---- Task input

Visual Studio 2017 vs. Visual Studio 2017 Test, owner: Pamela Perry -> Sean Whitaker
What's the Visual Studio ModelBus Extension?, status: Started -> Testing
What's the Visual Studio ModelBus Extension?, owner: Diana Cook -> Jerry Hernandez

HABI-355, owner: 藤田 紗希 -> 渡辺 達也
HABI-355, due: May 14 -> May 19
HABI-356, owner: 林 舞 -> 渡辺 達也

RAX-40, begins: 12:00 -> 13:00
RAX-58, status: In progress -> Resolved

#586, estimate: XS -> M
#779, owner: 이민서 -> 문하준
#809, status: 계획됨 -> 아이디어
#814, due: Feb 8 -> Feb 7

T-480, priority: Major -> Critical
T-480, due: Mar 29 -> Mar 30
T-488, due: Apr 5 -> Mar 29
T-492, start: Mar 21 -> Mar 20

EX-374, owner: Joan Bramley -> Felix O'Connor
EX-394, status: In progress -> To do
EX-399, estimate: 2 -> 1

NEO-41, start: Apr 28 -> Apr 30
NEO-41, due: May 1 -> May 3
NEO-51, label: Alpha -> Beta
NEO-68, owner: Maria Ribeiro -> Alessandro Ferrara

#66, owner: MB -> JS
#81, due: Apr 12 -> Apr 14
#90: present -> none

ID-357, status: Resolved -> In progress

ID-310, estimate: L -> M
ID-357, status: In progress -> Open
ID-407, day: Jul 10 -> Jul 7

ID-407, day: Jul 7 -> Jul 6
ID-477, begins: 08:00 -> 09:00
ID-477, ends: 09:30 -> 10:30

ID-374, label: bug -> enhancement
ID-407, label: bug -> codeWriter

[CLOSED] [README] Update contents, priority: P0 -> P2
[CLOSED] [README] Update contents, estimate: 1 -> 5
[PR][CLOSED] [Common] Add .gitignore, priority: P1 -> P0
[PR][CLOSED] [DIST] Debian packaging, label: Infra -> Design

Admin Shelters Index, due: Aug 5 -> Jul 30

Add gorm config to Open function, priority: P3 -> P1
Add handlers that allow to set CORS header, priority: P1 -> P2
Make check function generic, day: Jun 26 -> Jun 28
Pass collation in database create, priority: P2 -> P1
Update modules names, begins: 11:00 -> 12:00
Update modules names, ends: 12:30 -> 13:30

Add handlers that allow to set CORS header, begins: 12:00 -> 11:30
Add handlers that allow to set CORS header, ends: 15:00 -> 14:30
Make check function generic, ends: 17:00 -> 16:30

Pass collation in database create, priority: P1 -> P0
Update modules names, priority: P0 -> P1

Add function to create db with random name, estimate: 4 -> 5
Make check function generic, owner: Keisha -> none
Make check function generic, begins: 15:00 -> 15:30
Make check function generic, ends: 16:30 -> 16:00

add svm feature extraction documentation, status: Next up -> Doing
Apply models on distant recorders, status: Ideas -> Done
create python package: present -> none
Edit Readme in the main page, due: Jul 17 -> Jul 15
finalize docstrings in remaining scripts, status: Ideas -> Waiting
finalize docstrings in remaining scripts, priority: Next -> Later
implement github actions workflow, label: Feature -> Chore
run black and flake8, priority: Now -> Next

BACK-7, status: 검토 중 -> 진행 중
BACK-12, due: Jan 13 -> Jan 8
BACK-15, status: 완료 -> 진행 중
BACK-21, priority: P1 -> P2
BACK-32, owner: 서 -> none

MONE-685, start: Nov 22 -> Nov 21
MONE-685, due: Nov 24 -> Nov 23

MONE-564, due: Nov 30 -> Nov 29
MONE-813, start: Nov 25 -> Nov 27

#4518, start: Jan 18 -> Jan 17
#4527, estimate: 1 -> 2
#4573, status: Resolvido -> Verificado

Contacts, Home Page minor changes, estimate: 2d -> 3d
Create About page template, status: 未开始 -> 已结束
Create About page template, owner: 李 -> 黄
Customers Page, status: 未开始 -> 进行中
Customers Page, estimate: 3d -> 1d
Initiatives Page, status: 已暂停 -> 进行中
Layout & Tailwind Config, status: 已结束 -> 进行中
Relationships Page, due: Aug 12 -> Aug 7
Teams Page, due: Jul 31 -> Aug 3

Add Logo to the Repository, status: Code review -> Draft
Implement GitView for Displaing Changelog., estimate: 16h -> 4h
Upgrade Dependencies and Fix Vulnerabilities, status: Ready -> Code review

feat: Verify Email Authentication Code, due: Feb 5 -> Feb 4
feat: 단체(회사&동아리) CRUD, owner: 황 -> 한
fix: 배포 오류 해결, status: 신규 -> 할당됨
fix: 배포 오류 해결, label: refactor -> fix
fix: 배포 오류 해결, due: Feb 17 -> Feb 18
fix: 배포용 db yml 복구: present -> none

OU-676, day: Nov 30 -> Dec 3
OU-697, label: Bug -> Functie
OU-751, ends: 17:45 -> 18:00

--------

Please report, as a bare number, how many lines of the data contain the word "BACK".

5